— Start of Reading text —

A time line with descriptive text for events from 6th-9th centuries to 1888 in Brunei.
A digital capture of Gold Domed Mosque.
A time line with descriptive text for events from 1920 to 2016 in Brunei.
Brunei is a small state of just 2,226 square miles located on the north‐west coast of the island of Kalimantan, or “Borneo” (a Western term derived from “Brunei”). It is an Islamic State where the sultan, Sir Hassanal Bolkiah, the 29th Sultan in the dynasty, rules by decree. Its population is about 426,000, of whom nearly 60 percent live in urban areas. Malays comprise about 64 percent of the population, Chinese about 20 percent, and indigenous tribes about 8 percent. It would be an unremarkable territory were it not that underneath its soil and under its territorial waters lie huge oil and gas reserves which have enabled the country to boast the highest per‐capita income in South‐East Asia at around US$36,000. This underground wealth has also enabled one of the world's few remaining absolute monarchies to survive into the 21st century. The sultanate has considerable financial reserves invested overseas.

EARLY HISTORY

Little is known of the early history of Brunei. There appears to have been trade between the north‐west coast of Kalimantan and China as early as the sixth century and Brunei was influenced by the spread of Hinduism/Buddhism from India in the first millennium. Chinese records make mention of a kingdom of Puni, located on the north‐west coast of Kalimantan, which paid tribute to Chinese emperors between the sixth and the ninth centuries. Brunei was claimed by the great Javanese empire of Majapahit in the 14th century, though it was most likely little more than a trading/tributary relationship. Brunei became a more significant state in the 15th century with a greater degree of independence from its larger neighbours. When the Chinese Admiral Cheng Ho visited Brunei in the early 15th century, as part of his exploration of South‐East Asia, he discovered a significant trading port with resident Chinese traders engaged in profitable trade with the homeland.

— End of Reading text —

● **Actions to take**
**A.** Do these statements agree with the Brunei text? For each one, answer yes or no and quote the exact words from the text that decide it. (i) Most of Brunei's people live in urban areas. (ii) The Majapahit empire claimed Brunei in the 15th century. (iii) Cheng Ho found Chinese traders living in Brunei.
**B.** Return everything in the Brunei text from "A time line with descriptive text for events from 6th-9th" down to "2016 in Brunei.", word for word.
**C.** Pick up the Brunei text after its last sentence and write what comes next.

— Start of Recorded data —

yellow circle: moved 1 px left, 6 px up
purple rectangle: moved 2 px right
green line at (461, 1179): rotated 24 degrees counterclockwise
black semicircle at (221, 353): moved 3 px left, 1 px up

— End of Recorded data —

● **Set of answers**
**A.**
(i) Yes: "nearly 60 percent live in urban areas"
(ii) No: "Brunei was claimed by the great Javanese empire of Majapahit in the 14th century"
(iii) Yes: "a significant trading port with resident Chinese traders engaged in profitable trade with the homeland"

**B.**
A time line with descriptive text for events from 6th-9th centuries to 1888 in Brunei.
A digital capture of Gold Domed Mosque.
A time line with descriptive text for events from 1920 to 2016 in Brunei.

**C.**
Brunei was a small cog in the early South‐East Asia trading networks but well known enough to figure in the records of the major states. The Brunei ruler seems to have converted to Islam in the middle of the 15th century when he married a daughter of the ruler of Melaka. The Portuguese conquest of Melaka in 1511 closed Melaka to Muslim traders, forcing them to look elsewhere in the archipelago. There was an outflow of wealthy Islamic traders who settled in other parts of the Indonesian archipelago, taking with them not only their business acumen but also their religious beliefs. The Islamisation of the archipelago was given a great impetus. Brunei prospered from the Portuguese conquest of Melaka as Islamic traders were now attracted to its port in greater numbers. When Magellan's expedition visited Brunei in 1521 it found a prosperous town with a flourishing trading community linked into the South‐East Asia–China trading network. Throughout the 16th century it engaged in political and commercial relations with other states in the Malay world, comprising the Indonesian archipelago, the Malay Peninsula, and southern Philippines.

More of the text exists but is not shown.